● What to produce: Reproduce, character for character, the lines of the entries from the very first one through the line that contains "Supplier supplies the", including both ends.

Saved data entries:
---*---
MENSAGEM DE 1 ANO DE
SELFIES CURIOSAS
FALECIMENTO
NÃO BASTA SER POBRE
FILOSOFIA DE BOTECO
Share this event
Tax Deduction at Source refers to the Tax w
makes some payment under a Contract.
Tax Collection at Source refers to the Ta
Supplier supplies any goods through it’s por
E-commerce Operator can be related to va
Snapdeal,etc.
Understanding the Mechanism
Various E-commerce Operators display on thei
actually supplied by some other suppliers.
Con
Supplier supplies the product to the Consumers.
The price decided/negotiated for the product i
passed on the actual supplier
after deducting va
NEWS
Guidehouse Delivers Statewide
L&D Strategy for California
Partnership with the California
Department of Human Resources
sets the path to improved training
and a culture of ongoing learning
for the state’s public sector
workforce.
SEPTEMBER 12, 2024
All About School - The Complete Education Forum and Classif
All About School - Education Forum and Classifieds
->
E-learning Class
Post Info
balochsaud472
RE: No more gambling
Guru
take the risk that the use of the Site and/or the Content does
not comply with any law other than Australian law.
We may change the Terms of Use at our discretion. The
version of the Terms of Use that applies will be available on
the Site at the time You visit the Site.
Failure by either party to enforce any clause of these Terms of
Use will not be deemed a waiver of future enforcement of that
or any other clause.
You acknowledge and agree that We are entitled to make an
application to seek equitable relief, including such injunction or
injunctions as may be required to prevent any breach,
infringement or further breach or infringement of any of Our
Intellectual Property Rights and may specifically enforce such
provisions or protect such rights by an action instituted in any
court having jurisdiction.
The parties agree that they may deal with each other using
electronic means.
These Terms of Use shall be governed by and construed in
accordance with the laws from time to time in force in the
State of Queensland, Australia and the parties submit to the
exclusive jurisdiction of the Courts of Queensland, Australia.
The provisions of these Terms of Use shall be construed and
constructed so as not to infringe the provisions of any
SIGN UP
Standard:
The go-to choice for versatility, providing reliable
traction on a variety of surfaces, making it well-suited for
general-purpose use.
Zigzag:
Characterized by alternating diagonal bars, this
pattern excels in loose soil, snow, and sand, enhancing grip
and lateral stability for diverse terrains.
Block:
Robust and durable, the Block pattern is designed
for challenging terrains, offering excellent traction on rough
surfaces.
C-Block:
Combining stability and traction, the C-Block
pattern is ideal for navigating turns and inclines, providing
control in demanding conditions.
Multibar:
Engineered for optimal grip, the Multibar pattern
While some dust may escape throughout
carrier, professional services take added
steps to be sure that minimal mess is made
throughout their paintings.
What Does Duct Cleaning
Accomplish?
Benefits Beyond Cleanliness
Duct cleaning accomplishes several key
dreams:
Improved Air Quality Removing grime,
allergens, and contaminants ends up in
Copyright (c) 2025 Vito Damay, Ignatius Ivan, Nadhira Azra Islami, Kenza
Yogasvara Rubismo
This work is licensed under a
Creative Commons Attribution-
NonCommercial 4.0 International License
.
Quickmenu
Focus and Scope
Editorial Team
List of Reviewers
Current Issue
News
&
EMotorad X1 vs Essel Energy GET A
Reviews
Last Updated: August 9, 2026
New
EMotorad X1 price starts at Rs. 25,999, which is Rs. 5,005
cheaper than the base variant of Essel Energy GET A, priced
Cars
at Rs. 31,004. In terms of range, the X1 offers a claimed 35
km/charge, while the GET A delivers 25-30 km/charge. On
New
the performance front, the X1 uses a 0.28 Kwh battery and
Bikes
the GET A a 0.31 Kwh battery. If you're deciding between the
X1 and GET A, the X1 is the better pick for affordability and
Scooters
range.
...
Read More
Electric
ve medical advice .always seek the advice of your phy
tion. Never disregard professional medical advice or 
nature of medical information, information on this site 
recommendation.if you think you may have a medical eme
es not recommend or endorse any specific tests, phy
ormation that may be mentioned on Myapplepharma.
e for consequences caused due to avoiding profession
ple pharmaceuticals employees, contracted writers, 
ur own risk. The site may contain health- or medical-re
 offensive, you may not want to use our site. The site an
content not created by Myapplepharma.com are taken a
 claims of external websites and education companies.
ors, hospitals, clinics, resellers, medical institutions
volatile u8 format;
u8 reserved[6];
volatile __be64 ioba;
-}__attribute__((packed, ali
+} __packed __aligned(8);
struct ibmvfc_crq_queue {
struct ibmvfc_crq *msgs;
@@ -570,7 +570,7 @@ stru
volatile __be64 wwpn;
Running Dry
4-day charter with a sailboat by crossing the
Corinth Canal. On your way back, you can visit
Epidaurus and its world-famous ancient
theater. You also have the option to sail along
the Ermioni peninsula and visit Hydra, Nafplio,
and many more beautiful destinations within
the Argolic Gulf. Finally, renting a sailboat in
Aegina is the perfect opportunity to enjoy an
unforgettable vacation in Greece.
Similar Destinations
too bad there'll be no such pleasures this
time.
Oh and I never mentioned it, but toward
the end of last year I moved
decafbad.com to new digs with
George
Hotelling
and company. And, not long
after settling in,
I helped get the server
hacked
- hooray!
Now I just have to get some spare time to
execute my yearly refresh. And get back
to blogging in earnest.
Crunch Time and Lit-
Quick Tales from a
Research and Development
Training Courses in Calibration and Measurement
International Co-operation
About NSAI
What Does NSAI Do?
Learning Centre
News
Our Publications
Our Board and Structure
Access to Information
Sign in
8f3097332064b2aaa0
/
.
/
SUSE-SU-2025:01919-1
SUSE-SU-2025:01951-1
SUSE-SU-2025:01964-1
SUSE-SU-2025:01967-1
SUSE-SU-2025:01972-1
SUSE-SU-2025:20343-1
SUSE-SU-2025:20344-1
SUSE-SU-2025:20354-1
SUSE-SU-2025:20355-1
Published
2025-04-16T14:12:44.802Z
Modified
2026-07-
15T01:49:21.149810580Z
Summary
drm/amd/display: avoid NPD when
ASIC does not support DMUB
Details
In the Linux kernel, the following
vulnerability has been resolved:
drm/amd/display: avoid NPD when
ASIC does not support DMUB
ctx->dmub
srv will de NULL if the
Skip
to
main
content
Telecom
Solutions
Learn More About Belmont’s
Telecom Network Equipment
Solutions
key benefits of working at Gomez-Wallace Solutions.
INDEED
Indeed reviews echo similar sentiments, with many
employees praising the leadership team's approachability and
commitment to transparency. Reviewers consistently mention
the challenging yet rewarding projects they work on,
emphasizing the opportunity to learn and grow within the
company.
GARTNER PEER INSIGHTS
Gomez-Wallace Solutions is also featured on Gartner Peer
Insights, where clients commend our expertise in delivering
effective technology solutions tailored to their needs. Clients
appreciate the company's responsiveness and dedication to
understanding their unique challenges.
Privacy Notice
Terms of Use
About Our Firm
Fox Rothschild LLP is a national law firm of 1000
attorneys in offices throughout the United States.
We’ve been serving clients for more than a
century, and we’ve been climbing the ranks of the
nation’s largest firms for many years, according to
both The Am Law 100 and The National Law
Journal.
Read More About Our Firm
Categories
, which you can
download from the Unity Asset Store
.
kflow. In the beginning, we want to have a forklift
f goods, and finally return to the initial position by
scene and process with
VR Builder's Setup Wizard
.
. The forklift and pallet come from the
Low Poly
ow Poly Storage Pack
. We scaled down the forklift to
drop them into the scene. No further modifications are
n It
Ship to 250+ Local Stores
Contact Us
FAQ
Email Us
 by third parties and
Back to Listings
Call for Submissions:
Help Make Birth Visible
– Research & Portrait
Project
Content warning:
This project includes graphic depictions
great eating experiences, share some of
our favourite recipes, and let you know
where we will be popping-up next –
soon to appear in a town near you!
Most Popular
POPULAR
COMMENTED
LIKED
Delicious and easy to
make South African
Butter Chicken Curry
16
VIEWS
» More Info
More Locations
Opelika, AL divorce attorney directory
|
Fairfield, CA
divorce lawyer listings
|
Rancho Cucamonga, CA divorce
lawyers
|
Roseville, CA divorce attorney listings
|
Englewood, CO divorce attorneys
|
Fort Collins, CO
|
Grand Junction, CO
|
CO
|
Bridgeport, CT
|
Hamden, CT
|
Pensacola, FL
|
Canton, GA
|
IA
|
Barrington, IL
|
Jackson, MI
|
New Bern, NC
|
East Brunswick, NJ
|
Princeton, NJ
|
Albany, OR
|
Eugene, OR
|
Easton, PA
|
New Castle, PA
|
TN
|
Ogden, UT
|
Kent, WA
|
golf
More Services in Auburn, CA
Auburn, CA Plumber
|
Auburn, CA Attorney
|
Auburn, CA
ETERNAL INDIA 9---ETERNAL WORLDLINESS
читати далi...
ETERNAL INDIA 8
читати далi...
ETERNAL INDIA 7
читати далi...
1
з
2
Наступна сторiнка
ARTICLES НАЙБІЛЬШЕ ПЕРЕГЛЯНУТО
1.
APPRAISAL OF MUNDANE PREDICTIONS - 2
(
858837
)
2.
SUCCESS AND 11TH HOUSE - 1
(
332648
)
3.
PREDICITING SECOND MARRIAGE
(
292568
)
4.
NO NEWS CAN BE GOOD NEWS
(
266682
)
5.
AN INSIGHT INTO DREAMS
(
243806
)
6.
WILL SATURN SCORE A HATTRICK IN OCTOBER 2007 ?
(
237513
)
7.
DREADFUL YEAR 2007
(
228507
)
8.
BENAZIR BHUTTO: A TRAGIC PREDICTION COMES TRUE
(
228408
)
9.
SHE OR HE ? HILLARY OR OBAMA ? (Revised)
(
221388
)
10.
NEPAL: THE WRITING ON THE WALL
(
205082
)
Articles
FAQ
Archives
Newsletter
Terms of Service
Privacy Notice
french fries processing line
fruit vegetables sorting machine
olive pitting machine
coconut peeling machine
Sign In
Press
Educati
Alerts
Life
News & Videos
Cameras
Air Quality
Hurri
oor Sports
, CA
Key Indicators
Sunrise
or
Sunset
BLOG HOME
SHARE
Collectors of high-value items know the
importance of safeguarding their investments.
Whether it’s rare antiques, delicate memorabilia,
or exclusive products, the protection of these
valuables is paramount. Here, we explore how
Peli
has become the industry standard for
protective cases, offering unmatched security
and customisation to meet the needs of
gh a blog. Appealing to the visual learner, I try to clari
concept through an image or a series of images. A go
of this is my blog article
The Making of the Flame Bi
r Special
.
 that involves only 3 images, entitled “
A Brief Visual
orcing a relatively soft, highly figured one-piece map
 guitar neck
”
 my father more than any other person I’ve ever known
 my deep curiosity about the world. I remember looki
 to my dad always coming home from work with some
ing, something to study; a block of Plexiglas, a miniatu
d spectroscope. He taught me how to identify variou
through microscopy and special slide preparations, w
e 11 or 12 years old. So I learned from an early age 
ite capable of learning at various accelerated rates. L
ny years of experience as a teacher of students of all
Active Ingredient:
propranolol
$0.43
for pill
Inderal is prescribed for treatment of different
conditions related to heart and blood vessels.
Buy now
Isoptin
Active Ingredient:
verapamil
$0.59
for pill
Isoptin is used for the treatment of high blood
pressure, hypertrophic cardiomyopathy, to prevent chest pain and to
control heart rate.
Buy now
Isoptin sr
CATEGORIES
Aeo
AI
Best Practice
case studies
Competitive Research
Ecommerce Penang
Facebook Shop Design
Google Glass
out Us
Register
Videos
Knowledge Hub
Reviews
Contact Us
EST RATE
---*---
● Problem solution:
MENSAGEM DE 1 ANO DE
SELFIES CURIOSAS
FALECIMENTO
NÃO BASTA SER POBRE
FILOSOFIA DE BOTECO
Share this event
Tax Deduction at Source refers to the Tax w
makes some payment under a Contract.
Tax Collection at Source refers to the Ta
Supplier supplies any goods through it’s por
E-commerce Operator can be related to va
Snapdeal,etc.
Understanding the Mechanism
Various E-commerce Operators display on thei
actually supplied by some other suppliers.
Con
Supplier supplies the product to the Consumers.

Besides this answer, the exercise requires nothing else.